My recent story about Bentley Systems' "cover-one, cover all" maintenance policy elicited comments from a number of Bentley customers who have experienced the same treatment. As you might expect, none were very happy about Bentley's requirement that all licenses be covered by a maintenance agreement or surrendered. But one reader I heard from was even less happy, as Bentley is not even giving his company the option of surrendering unwanted licenses.
"Our Bentley rep is trying to tell us that we cannot ever surrender any of our licenses," the reader wrote. "We have quite a lot of Bentley and Haestad products, including almost 200 licenses of Microstation. We only need 100 licenses max and had suspended about 50 of them several years ago. Now they say we must cover all of the licenses under maintenance, including the bunch we 'mothballed,' and that we can't drop any. This is going to cost us another $60,000 on top of the $130,000 we already give them."
I asked the reader why he couldn't just refuse to pay the extra $60,000 - surely Bentley wouldn't turn down his check if he wrote it for just the licenses he wants to keep under maintenance? "They are holding a WAN Agreement over my head, stating that we have to 'cover-all' in order to get it," the reader said. "We signed a 'Select' agreement with them back in 1998 and have been operating with pooled licensing since, with our Bentley rep's knowledge. If we don't get a WAN Agreement then we will have to go back to separate servers for each office, something we would definitely prefer not to do."
Because Bentley knows that the reader has far more Microstation licenses than he'll ever need -- particularly because most of his company's new customers now mandate AutoCad - the reader had little leverage as he tried to negotiate a better deal. "I was able to remove a couple of the items that were to be added to maintenance and get our costs down some," he updated me recently. "That was mostly because, on some the Haestad products, we had a document from Haestad showing we had given up several licenses some time ago. But Bentley was not accommodating on anything -- I still can't drop any old licenses."
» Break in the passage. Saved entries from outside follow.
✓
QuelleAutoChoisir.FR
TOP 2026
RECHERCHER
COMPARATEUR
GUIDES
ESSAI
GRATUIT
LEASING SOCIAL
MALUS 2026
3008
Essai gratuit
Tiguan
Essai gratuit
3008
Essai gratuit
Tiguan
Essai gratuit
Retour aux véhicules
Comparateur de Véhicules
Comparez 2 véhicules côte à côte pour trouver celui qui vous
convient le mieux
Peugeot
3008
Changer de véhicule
The reader thinks he has little choice but to go ahead and pay for maintenance on all the licenses, including the ones his company stopped using years ago. "I told them that our company would not be buying any more Bentley or Haestad products," he wrote. "If we absolutely have to have a package, we'll lease so we don't take ownership. And since we're in the middle of multiple acquisitions, I've told my CEO to make sure the purchasing agreement says we will not take ownership of any Bentley or Haestad products. Bentley's saying that if I buy a package from them, I am committing to keep it on maintenance for as long as I want to use any of their products. That makes buying Bentley, and paying for maintenance forever, a really bad idea."